Despite boasting a new owner, the Indiana manufacturing plant Novo Nordisk picked up as part of its parent company's Catalent buyout last year continues to catch flak from the FDA.
Novo has received an FDA Form 483 at the Bloomington, Indiana, facility after an agency inspection of the site in late June and July, Stat first reported. The six-observation citation—which was obtained and published by Stat—details a range of manufacturing infractions, including the improper investigation of contaminants and equipment failures.
This isn’t the first time the Bloomington site has landed in the FDA’s crosshairs, and the latest write-up comes as the facility has been implicated in the delay of regulatory verdicts on Regeneron’s Eylea HD and the rejection of a separate Regeneron cancer med, both of which are manufactured at Novo’s plant.
In an emailed statement, a Novo Nordisk spokesperson confirmed receipt of the Form 483 and told Fierce Pharma that the company considers adherence to good manufacturing practice guidelines a “top priority.”

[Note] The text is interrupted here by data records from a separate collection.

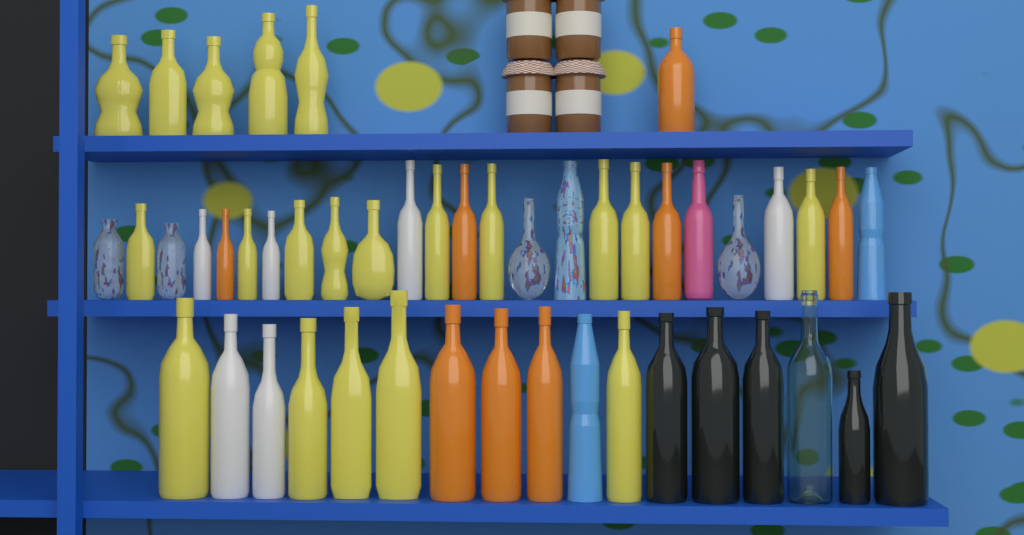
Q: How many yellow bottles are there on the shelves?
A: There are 20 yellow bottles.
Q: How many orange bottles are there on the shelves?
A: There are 8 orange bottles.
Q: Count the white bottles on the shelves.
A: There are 6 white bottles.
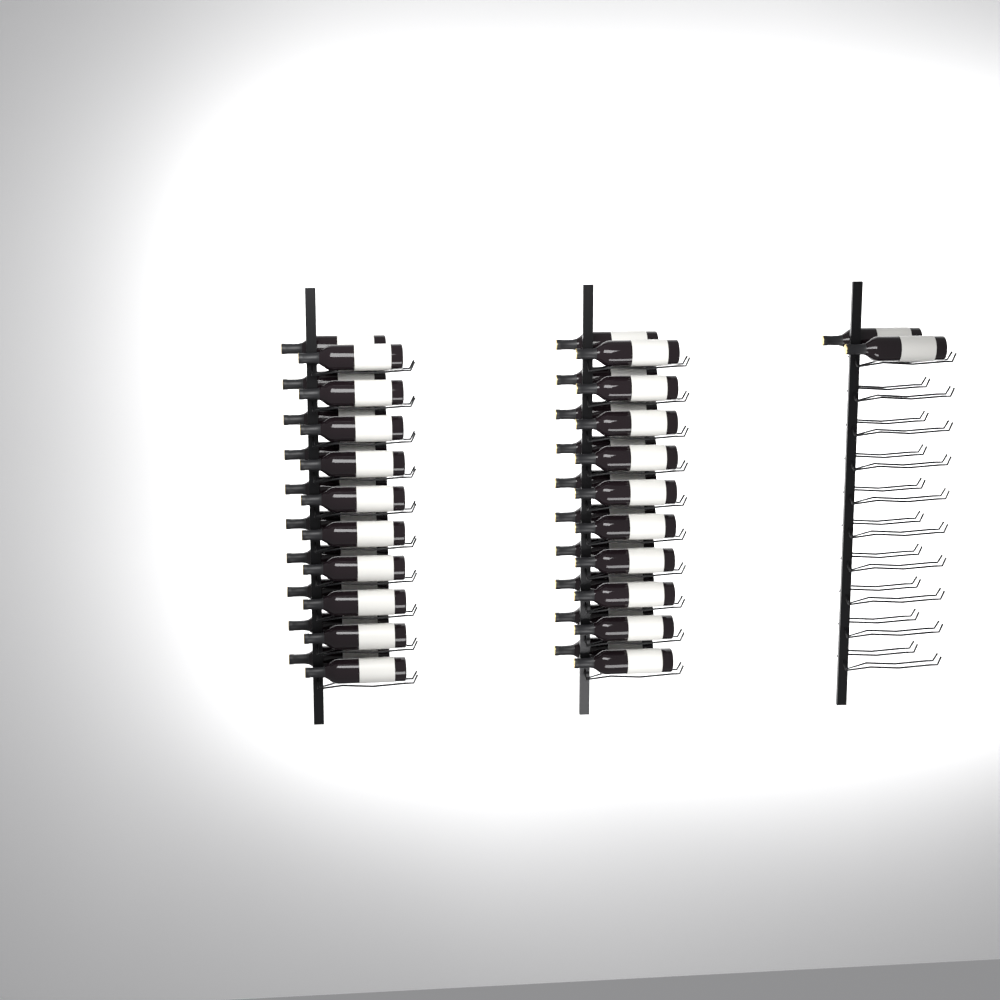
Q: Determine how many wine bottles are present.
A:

“We take all observations seriously and have initiated a thorough review of our processes and procedures,” the spokesperson said. “A comprehensive response will be implemented to address the Form 483 observations promptly and holistically.”
Novo welcomes further FDA inspections as it endeavors to “ensure continuous improvement and, ultimately, ongoing patient safety,” the spokesperson added.
The FDA’s first observation drilled into the handling of investigations at the plant, which were not always conducted correctly or followed through on, according to the 483.
In particular, Novo failed to properly follow up on the discovery of a piece of cat hair at the plant, as well as “an ongoing trend" of human hair ending up in vial stoppers, the FDA wrote in its report.
The company also neglected to fully assess the potential impact of a bacterial incursion at the plant, and it didn't identify root causes or corrective actions when “pests” were found in “classified areas," according to the document.
In addition, the FDA found Novo “failed to investigate all critical equipment failures that have the potential to impact drug products,” according to the write-up.
In the subsequent observations, the FDA critiqued the plant’s procedures to prevent microbiological contamination, flagged inadequate monitoring of environmental conditions in aseptic processing areas and questioned whether Novo’s control procedures were sufficient to maintain consistency of drugs produced at the plant.
The regulator’s final reprimand centered on Novo’s practice of accepting analyses from component suppliers without running its own tests. In particular, the FDA took issue with this practice as it pertained to supplier “shipments of high-risk components polysorbate 20 and polysorbate 80,” which are used to make multiple drugs, including Regeneron’s ophthalmology blockbuster Eylea and its cancer med Libtayo, according to the Form 483.
Novo acquired the Bloomington site along with two others from Catalent upon the close of Novo Holdings’ acquisition of the CDMO giant in December. Novo Holdings acts as a holding company for the drugmaker Novo Nordisk. Both companies operate under the banner of the Novo Nordisk Foundation.
Aside from the Indiana site, Novo Nordisk also picked up Catalent plants in Anagni, Italy, and Brussels, Belgium, through the deal.
Indications that the plant had been facing FDA scrutiny emerged in early August, when Regeneron blamed the facility for multiple regulatory hiccups—expected and realized—around Eylea HD and an investigational cancer bispecific.
At the time, Regeneron CEO Len Schleifer, M.D., Ph.D., expressed confidence in Novo’s ability to quickly resolve the issues at the plant, though he cautioned that the Bloomington site produces medicines for the “vast majority of the top biopharmaceutical companies in the world,” noting that he wouldn’t be surprised if other drugs produced there were rejected by the FDA.
Problems at the plant aren’t confined to 2025, either. The FDA flagged similar manufacturing violations during a visit to Bloomington in the fall of 2023, and the situation was much the same when the FDA inspected the site earlier that same year, with the deficiencies found at that time prompting a rejection of Regeneron’s high-dose Eylea.
Production shortfalls at the Bloomington plant were also connected to the delayed release of COVID-19 vaccine boosters from Moderna back in 2022.